## TASK ITEM
Retrieve every line of the data holding the word "font".

(Entries taken from a collection)
________________
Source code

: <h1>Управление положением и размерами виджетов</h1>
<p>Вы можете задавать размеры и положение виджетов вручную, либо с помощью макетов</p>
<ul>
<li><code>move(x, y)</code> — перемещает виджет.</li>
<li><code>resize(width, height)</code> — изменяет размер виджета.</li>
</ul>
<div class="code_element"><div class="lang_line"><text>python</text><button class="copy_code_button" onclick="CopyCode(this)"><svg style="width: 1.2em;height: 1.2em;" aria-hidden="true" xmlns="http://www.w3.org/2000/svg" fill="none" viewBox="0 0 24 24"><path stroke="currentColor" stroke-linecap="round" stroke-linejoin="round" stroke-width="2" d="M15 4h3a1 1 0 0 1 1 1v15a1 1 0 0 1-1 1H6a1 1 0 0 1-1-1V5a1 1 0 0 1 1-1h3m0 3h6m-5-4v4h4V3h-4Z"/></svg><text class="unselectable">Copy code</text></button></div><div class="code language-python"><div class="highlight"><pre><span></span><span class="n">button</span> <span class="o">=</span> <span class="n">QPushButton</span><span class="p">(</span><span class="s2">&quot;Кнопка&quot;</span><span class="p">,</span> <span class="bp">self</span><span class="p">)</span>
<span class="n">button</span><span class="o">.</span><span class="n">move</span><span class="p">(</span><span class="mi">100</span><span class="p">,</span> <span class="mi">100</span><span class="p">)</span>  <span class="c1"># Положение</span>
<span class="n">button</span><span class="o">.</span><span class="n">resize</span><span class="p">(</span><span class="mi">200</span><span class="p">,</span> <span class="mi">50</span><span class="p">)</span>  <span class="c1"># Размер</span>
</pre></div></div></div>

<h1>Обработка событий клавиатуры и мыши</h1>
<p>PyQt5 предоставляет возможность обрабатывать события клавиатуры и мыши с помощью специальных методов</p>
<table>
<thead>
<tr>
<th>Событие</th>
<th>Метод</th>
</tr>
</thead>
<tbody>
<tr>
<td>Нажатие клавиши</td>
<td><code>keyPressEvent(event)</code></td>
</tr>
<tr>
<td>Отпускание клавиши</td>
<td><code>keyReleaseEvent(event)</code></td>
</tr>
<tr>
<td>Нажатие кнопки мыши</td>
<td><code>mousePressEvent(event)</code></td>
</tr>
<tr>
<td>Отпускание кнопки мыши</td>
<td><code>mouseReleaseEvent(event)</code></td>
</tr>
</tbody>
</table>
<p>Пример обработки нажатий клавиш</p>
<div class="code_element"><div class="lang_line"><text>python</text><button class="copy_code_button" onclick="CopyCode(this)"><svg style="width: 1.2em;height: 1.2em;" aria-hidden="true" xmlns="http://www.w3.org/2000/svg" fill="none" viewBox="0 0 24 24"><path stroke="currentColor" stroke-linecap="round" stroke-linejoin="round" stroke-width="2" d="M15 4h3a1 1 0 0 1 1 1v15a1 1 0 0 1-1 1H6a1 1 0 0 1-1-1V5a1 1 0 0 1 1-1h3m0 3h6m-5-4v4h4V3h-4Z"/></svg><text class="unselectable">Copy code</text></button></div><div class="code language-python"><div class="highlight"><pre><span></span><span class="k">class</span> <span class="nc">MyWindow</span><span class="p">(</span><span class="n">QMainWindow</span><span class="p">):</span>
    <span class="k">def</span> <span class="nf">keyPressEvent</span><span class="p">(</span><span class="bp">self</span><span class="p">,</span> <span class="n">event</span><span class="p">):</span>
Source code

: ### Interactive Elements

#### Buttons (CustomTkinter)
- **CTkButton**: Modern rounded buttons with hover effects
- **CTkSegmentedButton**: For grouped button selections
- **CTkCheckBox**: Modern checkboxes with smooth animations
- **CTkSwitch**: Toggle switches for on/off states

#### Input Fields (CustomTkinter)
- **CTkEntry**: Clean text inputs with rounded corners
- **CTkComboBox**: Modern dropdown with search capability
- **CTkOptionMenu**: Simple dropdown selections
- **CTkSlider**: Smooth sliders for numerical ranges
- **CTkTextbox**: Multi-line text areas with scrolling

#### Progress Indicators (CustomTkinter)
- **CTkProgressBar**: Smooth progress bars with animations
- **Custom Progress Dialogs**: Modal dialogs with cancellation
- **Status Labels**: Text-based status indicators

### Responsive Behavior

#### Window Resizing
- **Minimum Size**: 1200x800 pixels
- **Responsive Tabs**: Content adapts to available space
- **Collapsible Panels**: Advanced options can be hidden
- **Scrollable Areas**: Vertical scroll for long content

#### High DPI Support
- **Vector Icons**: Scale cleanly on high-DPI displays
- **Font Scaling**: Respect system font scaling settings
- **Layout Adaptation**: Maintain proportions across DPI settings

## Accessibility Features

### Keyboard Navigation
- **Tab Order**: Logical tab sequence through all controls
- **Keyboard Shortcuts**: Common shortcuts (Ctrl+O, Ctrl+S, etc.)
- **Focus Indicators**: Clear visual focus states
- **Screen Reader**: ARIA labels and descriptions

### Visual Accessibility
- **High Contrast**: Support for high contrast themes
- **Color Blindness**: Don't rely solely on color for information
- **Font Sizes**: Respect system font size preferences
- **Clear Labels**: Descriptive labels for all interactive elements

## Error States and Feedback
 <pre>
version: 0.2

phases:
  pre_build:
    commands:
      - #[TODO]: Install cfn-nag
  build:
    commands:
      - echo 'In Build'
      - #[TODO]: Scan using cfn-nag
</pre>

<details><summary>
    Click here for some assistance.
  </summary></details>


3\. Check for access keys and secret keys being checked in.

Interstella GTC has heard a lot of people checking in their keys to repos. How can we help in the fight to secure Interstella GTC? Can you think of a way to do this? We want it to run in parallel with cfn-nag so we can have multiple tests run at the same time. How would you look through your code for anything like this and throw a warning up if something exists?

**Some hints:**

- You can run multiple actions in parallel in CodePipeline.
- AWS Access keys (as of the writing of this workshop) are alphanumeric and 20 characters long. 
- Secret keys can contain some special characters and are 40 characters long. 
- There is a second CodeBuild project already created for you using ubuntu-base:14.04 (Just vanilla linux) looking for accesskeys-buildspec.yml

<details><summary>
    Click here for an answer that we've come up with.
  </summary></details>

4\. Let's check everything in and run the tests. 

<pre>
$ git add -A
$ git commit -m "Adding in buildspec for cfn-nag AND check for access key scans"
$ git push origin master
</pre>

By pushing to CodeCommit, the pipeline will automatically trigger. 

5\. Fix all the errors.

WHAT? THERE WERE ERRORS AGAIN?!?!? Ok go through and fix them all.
________________
## RESPONSE TO THIS EXERCISE
- **Font Scaling**: Respect system font scaling settings
- **Font Sizes**: Respect system font size preferences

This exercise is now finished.